== Cuplikan Halaman

Dasar yang menguatkan pendapat tersebut adalah bahwa di dalam praktik shalatnya, Rasulullah shallallahu ‘alaihi wasallam selalu menutup shalatnya dengan mengucapkan salam. Oleh karena itu, kita tentu mengerjakan shalat sesuai dengan contoh beliau, yakni menutup shalat dengan mengucapkan salam sambil menoleh ke kanan dan menoleh ke kiri dan pipi kita tampak dari belakang sebagaimana dijelaskan di dalam HR Muslim, yang maknanya sebagai berikut.
“Saʻad berkata, Saya melihat Rasulullah shallallahu ‘alaihi wasallam. bersalam ke arah kanan dan ke arah kirinya, sampai saya lihat putih pipinya.”
Dalam pelaksanaan mengucapkan salam untuk menutup shalat, ada sebagian muslim yang ketika menoleh ke kanan menyertainya dengan gerakan membuka tangan kanan sehingga telapak tangan kanannya menghadap ke atas. Kemudian, ketika mengucapkan salam sambil menoleh ke kiri, mereka membuka tangan kiri sehingga telapak tangan kirinya menghadap ke atas. Gerakan tangan yang demikian tidak ada tuntunannya. Oleh karena itu, kita tidak perlu melakukannya.
Sementara itu, ada di antara muslim ketika mengucapkan salam, tidak hanya menoleh ke kanan dan ke kiri mukanya, tetapi juga badannya. Gerakan yang demikian tentu berlebihan.
Lafal Salam
Cukup banyak muslim yang menutup shalatnya dengan mengucapkan lafal salam Assālamu ‘alaikum waraḥmatullāh (Semoga keselamatan dan rahmat dari Allah tercurah untukmu).
Boleh jadi, hal itu disebabkan oleh ketidaktahuannya. Mereka tidak tahu karena gurunya tidak memberikan penjelasan tentang ragam lafal salam sebagai penutup shalat dan keutamaan mengucapkan salam secara sempurna.

====

#### Daftar Soal:
A. Tentukan apakah setiap pernyataan berikut sesuai dengan cuplikan halaman: (i) gerakan membuka telapak tangan ke atas ketika salam tidak ada tuntunannya; (ii) Saʻad melihat Rasulullah bersalam hanya ke arah kanan; (iii) menoleh dengan seluruh badan ketika salam merupakan gerakan yang dianjurkan. Jawab ya atau tidak untuk masing-masing, disertai kutipan persis kata-kata penentunya.
B. Terjemahkan kalimat dari cuplikan halaman ini ke dalam bahasa Inggris: "Sementara itu, ada di antara muslim ketika mengucapkan salam, tidak hanya menoleh ke kanan dan ke kiri mukanya, tetapi juga badannya."
C. Salin tanpa perubahan bagian cuplikan halaman mulai dari "Sementara itu, ada" sampai dengan "demikian tentu berlebihan.".
Data di bawah ini tidak berkaitan dengan cuplikan halaman.

== Cuplikan Data

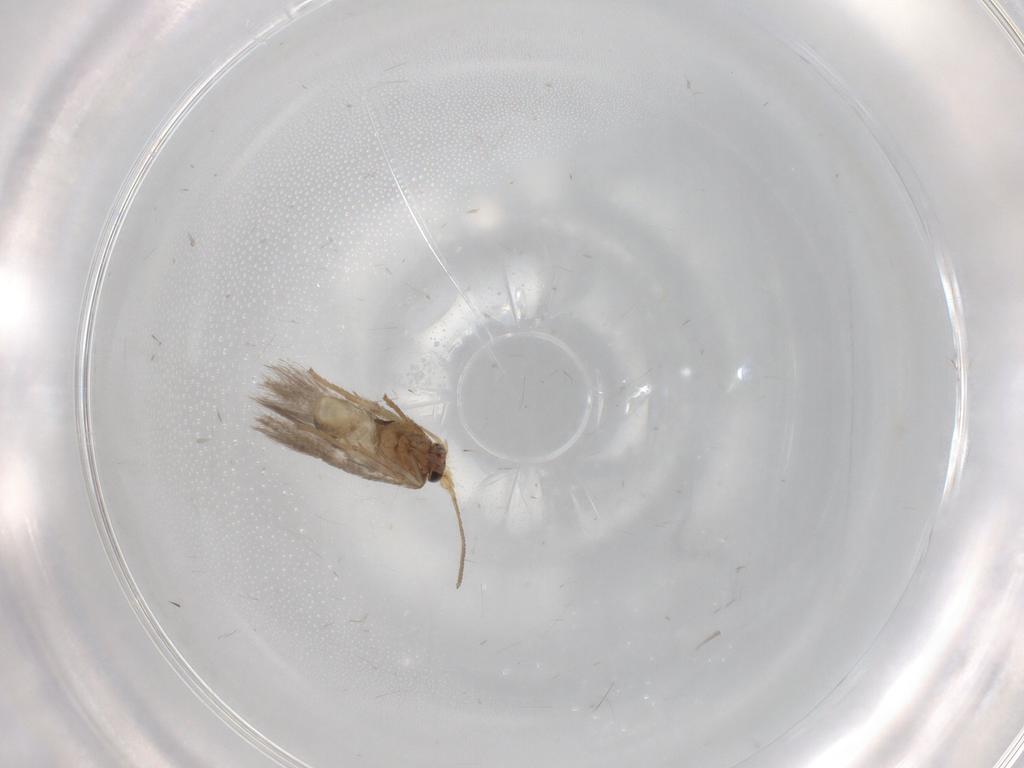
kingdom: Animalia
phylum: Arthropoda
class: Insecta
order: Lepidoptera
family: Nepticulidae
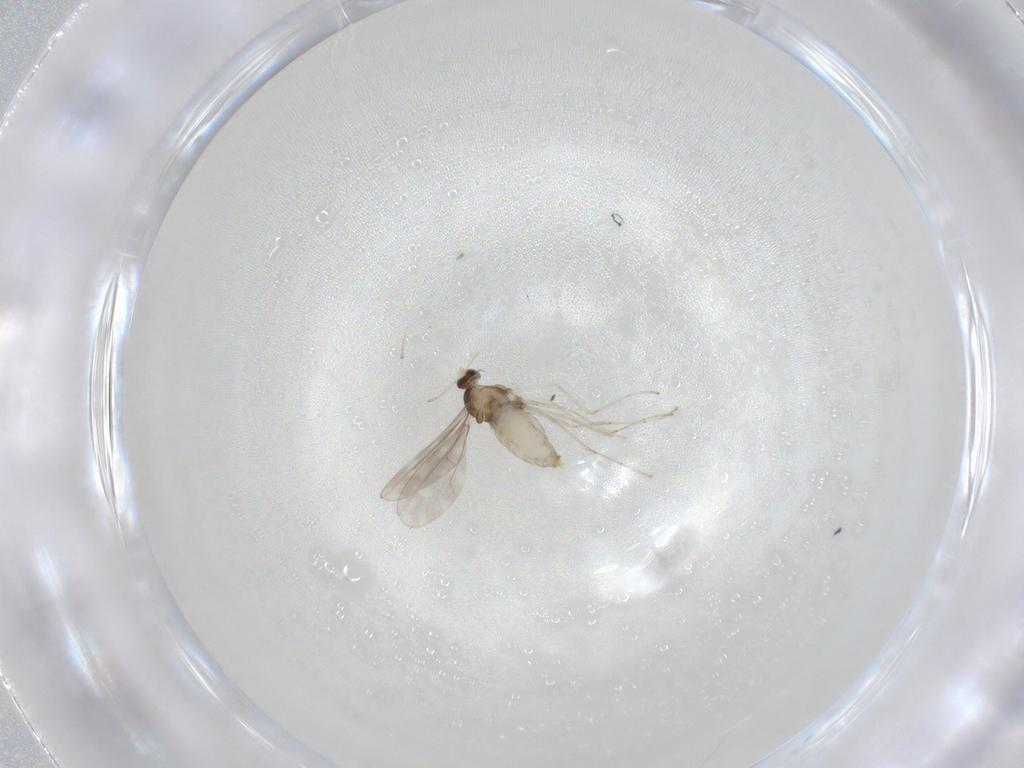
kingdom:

====

#### Jawaban Tiap Soal:
A.
(i) Ya: "Gerakan tangan yang demikian tidak ada tuntunannya."
(ii) Tidak: "bersalam ke arah kanan dan ke arah kirinya"
(iii) Tidak: "Gerakan yang demikian tentu berlebihan."

B. Meanwhile, there are Muslims who, when saying the salam, turn not only their faces but also their bodies to the right and to the left.

C.
Sementara itu, ada di antara muslim ketika mengucapkan salam, tidak hanya menoleh ke kanan dan ke kiri mukanya, tetapi juga badannya. Gerakan yang demikian tentu berlebihan.